Imports have filled up more than 30 cotton warehouses at the free trade zone of the Qingdao port in Shandong province in recent months and some of them have been overstocked for as long as a year, according to a report in the Securities Daily.

An unidentified official of the Qingdao Hongchuan Logistics Co Ltd at the port said his company stopped accepting new deliveries a month ago as the 20,000-square meter warehouse was already fully occupied.

Warehouse entries usually thin out in July and August, but this year have seen storage reservations line up till October, an official from another cotton logistics company told the newspaper.

China's cotton imports in July reached 405,830 tons, up 158 percent year-on-year, while imports from January to July added up to 3.46 million tons, an increase of 133.8 percent year-on-year, customs data showed.

Song Jiening, a researcher of CIConsulting, attributed the overstocking to domestic and international price gaps as well as government curbs that restrict how much imported cotton can enter the domestic market.

The price of each ton of imported cotton is about 5,000 yuan ($788.6) cheaper than that of domestically produced cotton, driving up demand for imports, according to the newspaper.

Chinese cotton has long been more expensive than that produced in foreign countries such as the United States, as China's cotton industry still lags behind in mechanization and centralization, said Wang Qianjin, chief editor of industry website China First Textile.

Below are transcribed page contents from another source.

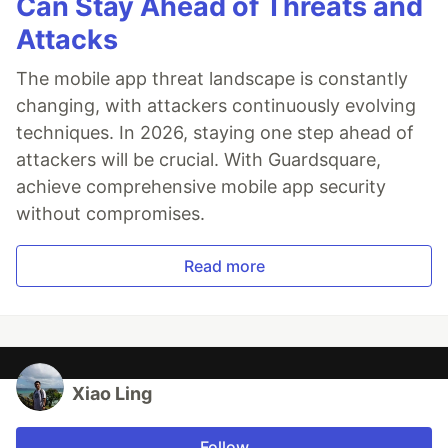
Can Stay Ahead of Threats and
Attacks
The mobile app threat landscape is constantly
changing, with attackers continuously evolving
techniques. In 2026, staying one step ahead of
attackers will be crucial. With Guardsquare,
achieve comprehensive mobile app security
without compromises.
Read more
Xiao Ling
Follow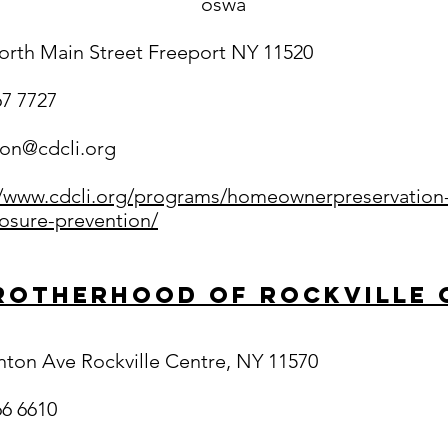
oswa
orth Main Street Freeport NY 11520
67 7727
ton@cdcli.org
//www.cdcli.org/programs/homeownerpreservation
losure-prevention/
rotherhood of Rockville 
inton Ave Rockville Centre, NY 11570
66 6610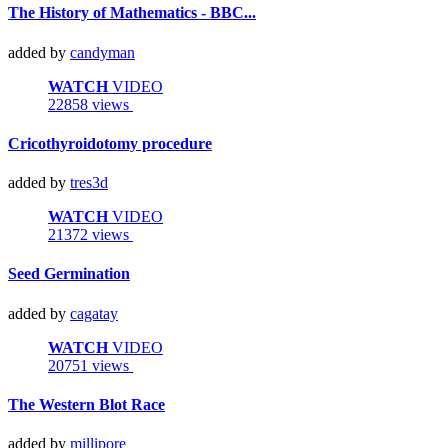
The History of Mathematics - BBC...
added by
candyman
WATCH
VIDEO
22858 views
Cricothyroidotomy procedure
added by
tres3d
WATCH
VIDEO
21372 views
Seed Germination
added by
cagatay
WATCH
VIDEO
20751 views
The Western Blot Race
added by
millipore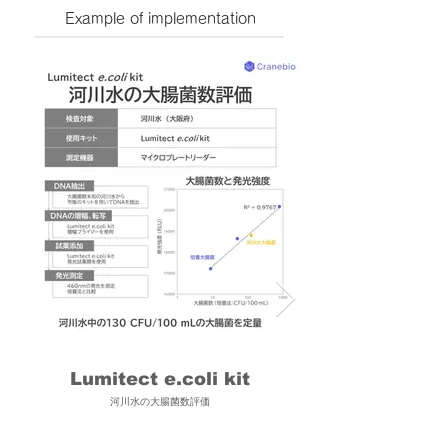
Example of implementation
Lumitect e.coli kit
河川水の大腸菌数評価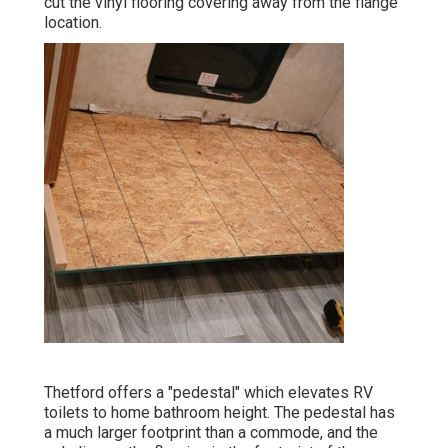
cut the vinyl flooring covering away from the flange
location.
Thetford offers a "pedestal" which elevates RV
toilets to home bathroom height. The pedestal has
a much larger footprint than a commode, and the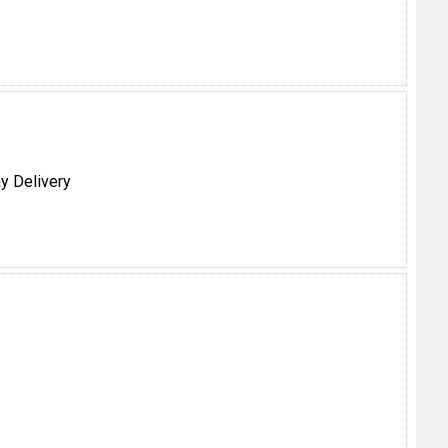
y Delivery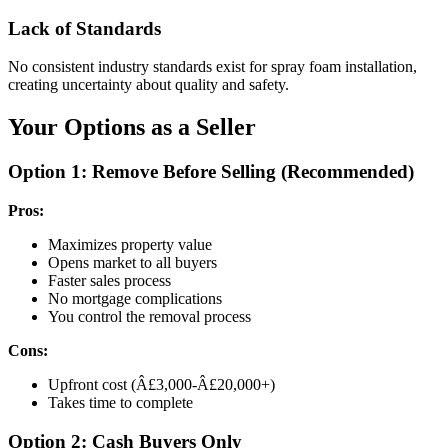
Lack of Standards
No consistent industry standards exist for spray foam installation,
creating uncertainty about quality and safety.
Your Options as a Seller
Option 1: Remove Before Selling (Recommended)
Pros:
Maximizes property value
Opens market to all buyers
Faster sales process
No mortgage complications
You control the removal process
Cons:
Upfront cost (Â£3,000-Â£20,000+)
Takes time to complete
Option 2: Cash Buyers Only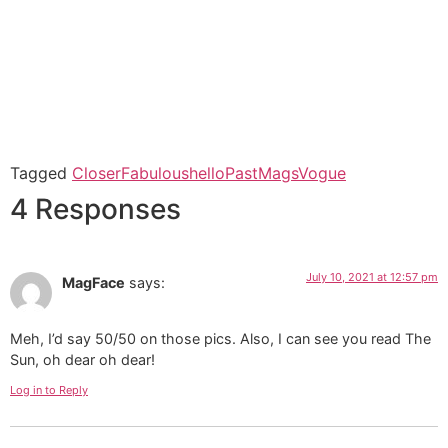
Tagged
Closer
Fabulous
hello
PastMags
Vogue
4 Responses
July 10, 2021 at 12:57 pm
MagFace
says:
Meh, I’d say 50/50 on those pics. Also, I can see you read The
Sun, oh dear oh dear!
Log in to Reply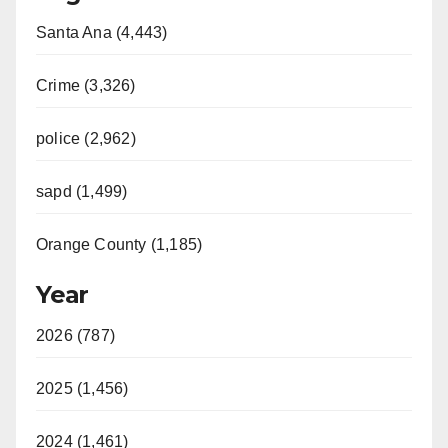
Santa Ana (4,443)
Crime (3,326)
police (2,962)
sapd (1,499)
Orange County (1,185)
Year
2026 (787)
2025 (1,456)
2024 (1,461)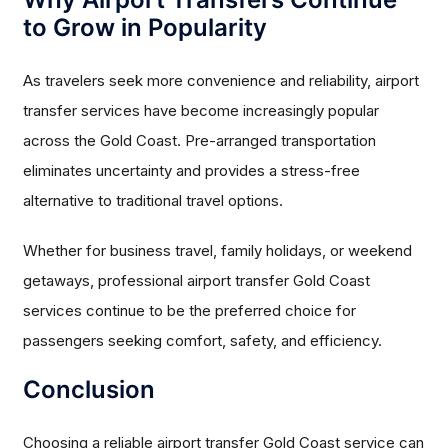
to Grow in Popularity
As travelers seek more convenience and reliability, airport
transfer services have become increasingly popular
across the Gold Coast. Pre-arranged transportation
eliminates uncertainty and provides a stress-free
alternative to traditional travel options.
Whether for business travel, family holidays, or weekend
getaways, professional airport transfer Gold Coast
services continue to be the preferred choice for
passengers seeking comfort, safety, and efficiency.
Conclusion
Choosing a reliable airport transfer Gold Coast service can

The global economic slowdown and output increase in major producers have further dragged cotton prices down on the international market, leading to rising import demand, said Song.

However, much of the imported cotton cannot leave the bonded area for domestic sale as importers have to first meet government quotas, Song noted.

China handed out a total of 2.6 million tons of quotas to cotton importers in 2011, 700,000 tons more than in 2010, according to the China Cotton Association.

The government is unlikely to further relax import quotas this year for fear that the influx of cheap imports will hurt domestic cotton producers, predicted Wang.